Family blames Bonavista ER closure for man's death in ambulance
CBC
Shelley Gosselin says the night before her father, Charles Marsh, died, he was worried.
On Feb. 19, the 78-year-old man experienced an asthma attack, and his medication wasn't working. Gosselin said her father drove himself to the Bonavista emergency room for oxygen — but it wasn't open.
"The parking lot was empty, the doors were locked, and there was a sign saying closed," she said Tuesday.
The Bonavista emergency room closed for days at a time in February, opening only when Eastern Health could secure enough staff for the facility. According to a press release from Eastern Health, the emergency room was shut down from Feb. 17-21.
Gosselin, who lives in Ottawa, got a phone call from her father after he returned home.
"He said, 'My dear, somebody is going to die over this.' Never an inkling that he would be the one," she said.
Gosselin said her father hoped the asthma attack would end, but it didn't. The next morning he decided to call an ambulance.
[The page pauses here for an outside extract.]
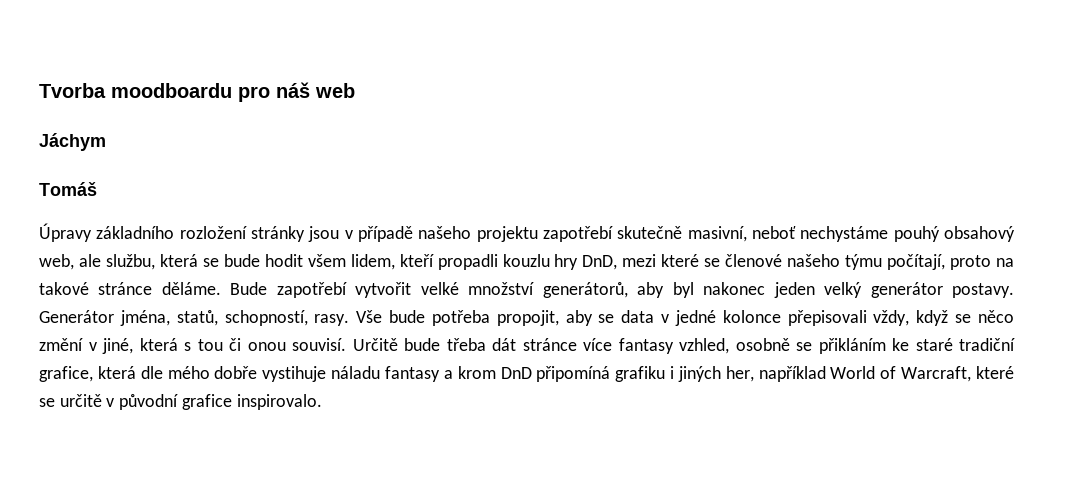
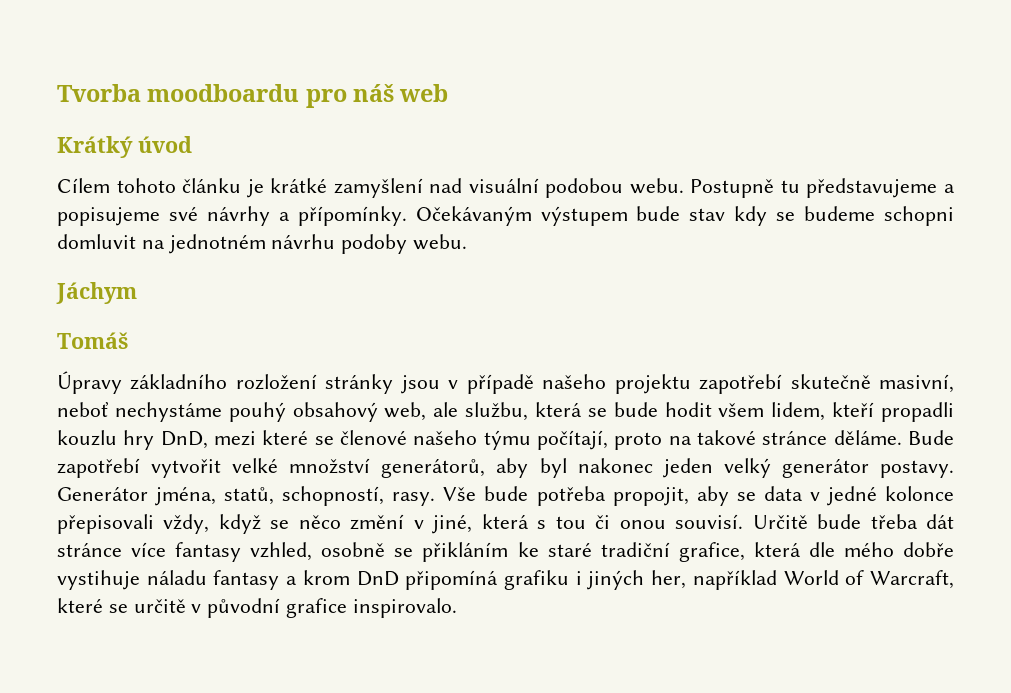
(355, 90) none -> [57,136,192,158] [57,178,956,198] [57,206,954,226] [57,234,468,254] // Krátký úvod // Cílem tohoto článku je krátké zamyšlení nad visuální podobou webu. Postupně tu představujeme a popisujeme své návrhy a přípomínky. Očekávaným výstupem bude stav kdy se budeme schopni domluvit na jednotném návrhu podoby webu.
"The ambulance came after approximately 25 minutes or so, and they took him. He walked from his door onto the ambulance and approximately an hour later he passed away in the ambulance en route to Clarenville," she said.
Gosselin said she hasn't gotten clear answers about how her father died but she believes "100 per cent" if the Bonavista emergency room had been open, things would have turned out differently.
"I really do believe that his death was needless, that he would still be here with us because he would have gotten the oxygen and the medication that he needed," she said.
CBC News has asked Eastern Health for comment.
Gosselin, who lives in Ottawa travelled back to Bonavista after her father died. She said she sees signs of her father, a carpenter, throughout her hometown.
"He was well known to the whole area of Bonavista for his carpentry skills. People were always calling him up to ask advice on things, and he's been involved in so many projects in the infrastructure of Bonavista," she said.
She called the emergency room closures "unfathomable" — and said her family plans to speak out.